Is alectinib FDA approved?

Is alectinib FDA approved?

On November 6, 2017, the Food and Drug Administration granted regular approval to alectinib (ALECENSA, Hoffmann-La Roche, Inc./Genentech, Inc.) for treatment of patients with anaplastic lymphoma kinase (ALK)-positive metastatic non-small cell lung cancer (NSCLC), as detected by an FDA-approved test.

What company makes alectinib?

Both trials were sponsored by Roche, the manufacturer of alectinib. In the ALEX trial, the median progression-free survival was 26 months for patients treated with alectinib, compared with 10 months for patients treated with crizotinib. The overall response rate was 79% for alectinib and 72% for crizotinib.

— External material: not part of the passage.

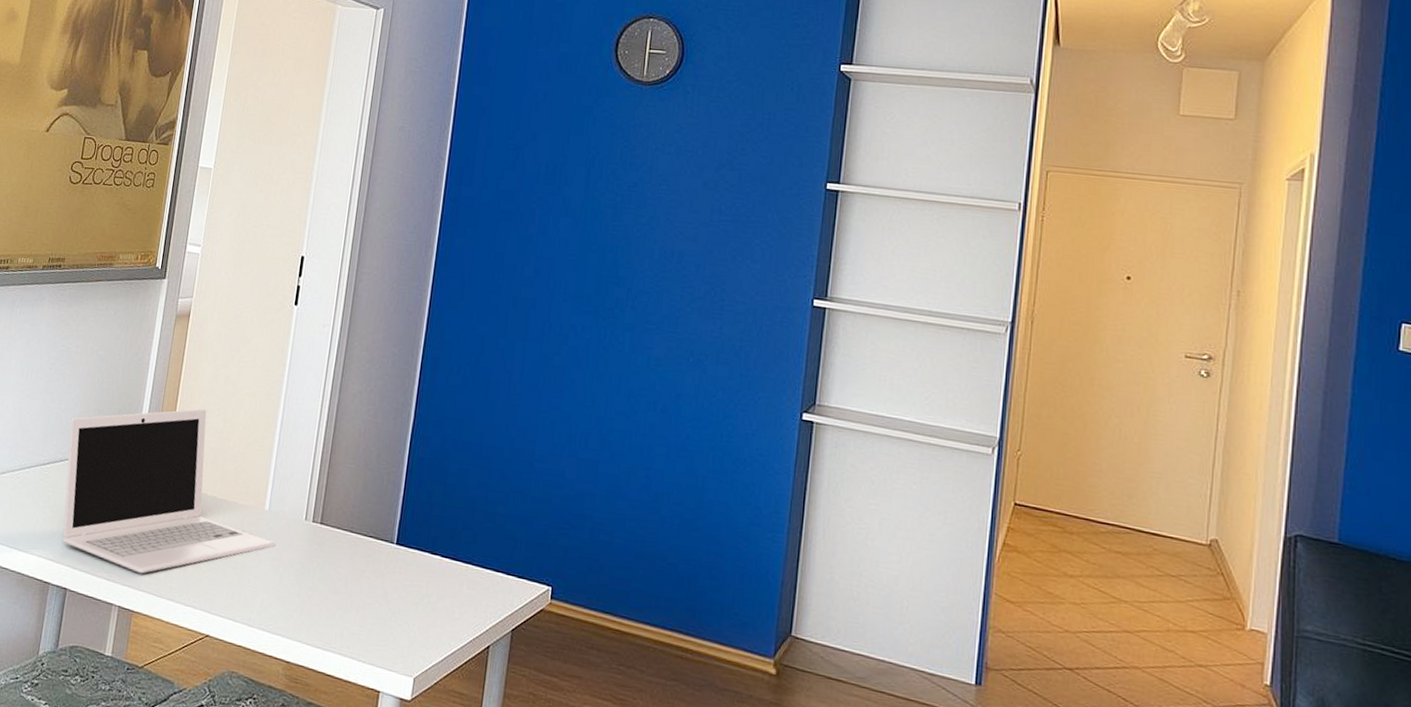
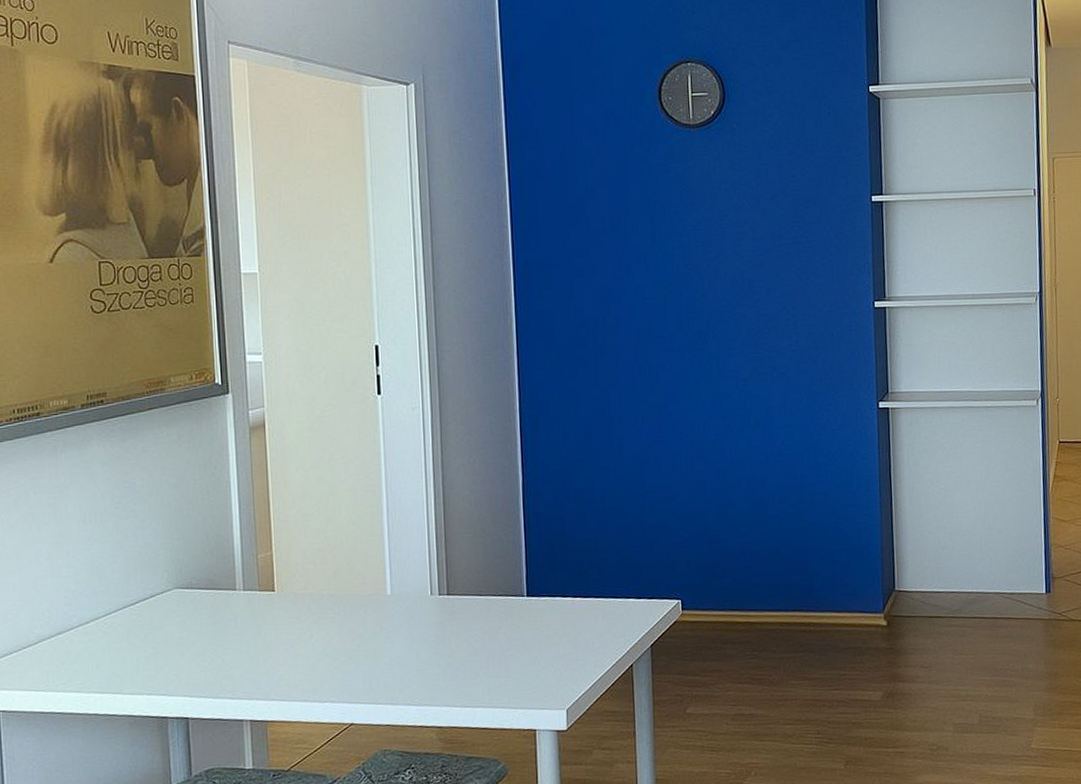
laptop: present [62,408,276,574] -> none [153,513,406,685]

What is the cost of alectinib?

Alectinib costs $42.17 per 150 mg capsule. At the recommended dose of 600 mg twice daily, alectinib costs $337.36 per day and $9,446.08 per 28 days.

Can I stop taking alectinib?

If you experience side effects, your doctor may change your dose of ALECENSA. Your doctor may also temporarily stop or permanently stop treatment with ALECENSA to help manage side effects.

Is ALK-positive lung cancer curable?

Stage IV is the most advanced form; meaning the disease has spread to distant parts of your body, such as your bones or brain. Stage IV is very hard to cure, if not impossible, for ALK-positive lung cancer at this time.

How long can you live with ALK lung cancer?

Survival rates for ALK-positive lung cancer are slightly better than those for non-small cell lung cancer overall. The aforementioned 2018 study found that people with late-stage ALK-positive disease live for an average of nearly 7 years.

How long has alectinib been around?

In November 2017 the FDA approved alectinib for the first-line treatment of patients with ALK-positive metastatic non-small cell lung cancer. This based on the phase 3 ALEX trial comparing it with crizotinib.